Share your dilemmas and get honest opinions from other Mumsnetters.

...to find it peculiar when white people ask me where I come from 'originally'...

262 replies

MrsMerryHenry · 06/09/2009 22:40

...but haven't got a bleeding clue about their own ethnic origins?

Classic convo:Person: Hi, blah blah blah

Me: Hi, blah blah blah

Person: So where are you from? Originally, I mean?

Me: I'll tell you that if you can tell me first where you come from.

Person: Oh, er...London. (I am not exaggerating here, I have been told this at least twice )

and double-

The best any of them can do is 'England and Scotland' or something like that. Still a double-.

I heard Jamie Oliver on Friday saying that he's recently discovered that his family origins go back to some Sudanese people eons ago.

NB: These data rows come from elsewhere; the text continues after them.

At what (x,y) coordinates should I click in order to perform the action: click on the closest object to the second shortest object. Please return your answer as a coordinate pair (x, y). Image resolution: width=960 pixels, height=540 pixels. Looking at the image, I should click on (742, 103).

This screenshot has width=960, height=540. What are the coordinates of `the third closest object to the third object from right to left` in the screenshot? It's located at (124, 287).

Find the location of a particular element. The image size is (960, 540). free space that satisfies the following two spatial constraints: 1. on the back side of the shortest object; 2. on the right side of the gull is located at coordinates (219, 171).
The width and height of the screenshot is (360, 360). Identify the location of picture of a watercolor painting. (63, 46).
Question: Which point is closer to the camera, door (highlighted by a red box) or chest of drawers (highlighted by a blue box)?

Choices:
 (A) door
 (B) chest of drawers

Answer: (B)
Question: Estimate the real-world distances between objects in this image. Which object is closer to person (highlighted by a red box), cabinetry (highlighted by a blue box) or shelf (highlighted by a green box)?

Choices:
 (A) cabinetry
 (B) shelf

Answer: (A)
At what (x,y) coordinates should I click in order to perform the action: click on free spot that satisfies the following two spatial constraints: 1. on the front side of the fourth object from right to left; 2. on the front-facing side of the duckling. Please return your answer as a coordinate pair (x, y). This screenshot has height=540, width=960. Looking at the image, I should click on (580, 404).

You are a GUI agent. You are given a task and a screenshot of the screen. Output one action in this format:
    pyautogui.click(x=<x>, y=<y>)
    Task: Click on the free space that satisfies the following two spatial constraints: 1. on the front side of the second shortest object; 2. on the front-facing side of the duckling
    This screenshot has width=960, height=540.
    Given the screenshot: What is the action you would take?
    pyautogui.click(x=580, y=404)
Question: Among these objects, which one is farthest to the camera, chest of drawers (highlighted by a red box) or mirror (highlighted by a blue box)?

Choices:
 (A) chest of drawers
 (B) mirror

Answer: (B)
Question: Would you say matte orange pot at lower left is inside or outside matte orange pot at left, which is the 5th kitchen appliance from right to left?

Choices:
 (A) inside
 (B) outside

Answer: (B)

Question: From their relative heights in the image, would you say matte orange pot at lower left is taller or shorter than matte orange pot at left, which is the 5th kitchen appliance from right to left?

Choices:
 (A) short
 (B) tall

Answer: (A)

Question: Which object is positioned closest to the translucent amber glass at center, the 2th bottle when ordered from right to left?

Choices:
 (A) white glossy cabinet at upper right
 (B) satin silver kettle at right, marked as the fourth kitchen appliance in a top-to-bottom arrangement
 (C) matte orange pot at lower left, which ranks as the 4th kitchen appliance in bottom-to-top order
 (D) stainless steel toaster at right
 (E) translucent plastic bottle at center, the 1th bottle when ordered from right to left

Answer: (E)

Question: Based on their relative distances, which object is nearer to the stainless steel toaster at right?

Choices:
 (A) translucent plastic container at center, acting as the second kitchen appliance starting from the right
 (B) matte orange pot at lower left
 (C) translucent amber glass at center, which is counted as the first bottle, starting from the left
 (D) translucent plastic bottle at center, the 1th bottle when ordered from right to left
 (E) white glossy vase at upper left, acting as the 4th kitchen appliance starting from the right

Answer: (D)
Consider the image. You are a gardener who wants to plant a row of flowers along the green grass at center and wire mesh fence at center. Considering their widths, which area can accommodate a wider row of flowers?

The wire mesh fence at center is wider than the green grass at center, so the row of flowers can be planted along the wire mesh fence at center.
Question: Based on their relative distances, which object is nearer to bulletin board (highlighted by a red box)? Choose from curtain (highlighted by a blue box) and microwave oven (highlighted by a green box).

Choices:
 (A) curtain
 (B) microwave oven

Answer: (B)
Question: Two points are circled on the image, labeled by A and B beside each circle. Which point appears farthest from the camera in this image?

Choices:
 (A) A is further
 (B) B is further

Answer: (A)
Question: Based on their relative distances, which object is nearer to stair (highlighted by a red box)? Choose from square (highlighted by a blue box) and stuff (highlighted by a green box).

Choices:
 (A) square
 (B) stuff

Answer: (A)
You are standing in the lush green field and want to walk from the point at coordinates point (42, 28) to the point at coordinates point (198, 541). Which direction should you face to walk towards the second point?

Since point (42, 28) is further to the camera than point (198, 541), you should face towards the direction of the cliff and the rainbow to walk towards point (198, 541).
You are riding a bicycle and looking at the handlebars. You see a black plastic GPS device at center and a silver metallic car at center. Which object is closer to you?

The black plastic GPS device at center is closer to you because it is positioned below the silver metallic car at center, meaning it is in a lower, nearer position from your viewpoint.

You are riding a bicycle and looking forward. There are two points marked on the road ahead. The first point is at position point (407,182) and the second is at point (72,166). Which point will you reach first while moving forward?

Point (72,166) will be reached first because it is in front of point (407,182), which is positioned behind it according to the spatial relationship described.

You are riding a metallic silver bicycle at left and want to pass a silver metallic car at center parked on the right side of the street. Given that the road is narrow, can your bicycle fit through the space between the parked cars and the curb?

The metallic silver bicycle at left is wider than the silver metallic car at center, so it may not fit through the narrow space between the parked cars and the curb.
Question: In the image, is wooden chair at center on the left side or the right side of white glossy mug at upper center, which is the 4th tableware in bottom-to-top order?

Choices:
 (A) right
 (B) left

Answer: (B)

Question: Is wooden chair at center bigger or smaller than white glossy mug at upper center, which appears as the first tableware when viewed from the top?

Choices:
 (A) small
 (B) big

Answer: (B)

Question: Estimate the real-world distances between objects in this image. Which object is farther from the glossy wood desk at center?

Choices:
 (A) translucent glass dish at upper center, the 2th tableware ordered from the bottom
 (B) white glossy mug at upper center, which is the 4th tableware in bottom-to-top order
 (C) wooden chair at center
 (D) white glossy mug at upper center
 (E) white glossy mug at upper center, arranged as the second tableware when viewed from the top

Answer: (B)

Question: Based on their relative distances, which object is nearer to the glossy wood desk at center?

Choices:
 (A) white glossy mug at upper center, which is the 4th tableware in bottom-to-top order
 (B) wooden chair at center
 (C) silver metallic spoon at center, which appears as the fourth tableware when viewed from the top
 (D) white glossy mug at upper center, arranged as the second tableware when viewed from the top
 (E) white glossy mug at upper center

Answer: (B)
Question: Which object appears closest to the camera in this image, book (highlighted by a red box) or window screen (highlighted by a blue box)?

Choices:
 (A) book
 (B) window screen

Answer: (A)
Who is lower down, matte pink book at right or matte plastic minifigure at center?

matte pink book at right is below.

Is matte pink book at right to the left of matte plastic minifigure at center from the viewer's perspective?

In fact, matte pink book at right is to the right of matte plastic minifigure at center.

Surely that's an exciting thing to know about oneself, right?

OP posts:
donkeyderby · 06/09/2009 23:22

It's tactless but probably just done out of a mixture of ignorance and real interest in your family origins which are likely to be more exciting than most white British people. Must be annoying, though.

I lived in Yorkshire for a few years and people were always asking me where I came from with a hint of 'why are you here in God's own Country and why don't you piss off back down South'? Or am I being paranoid?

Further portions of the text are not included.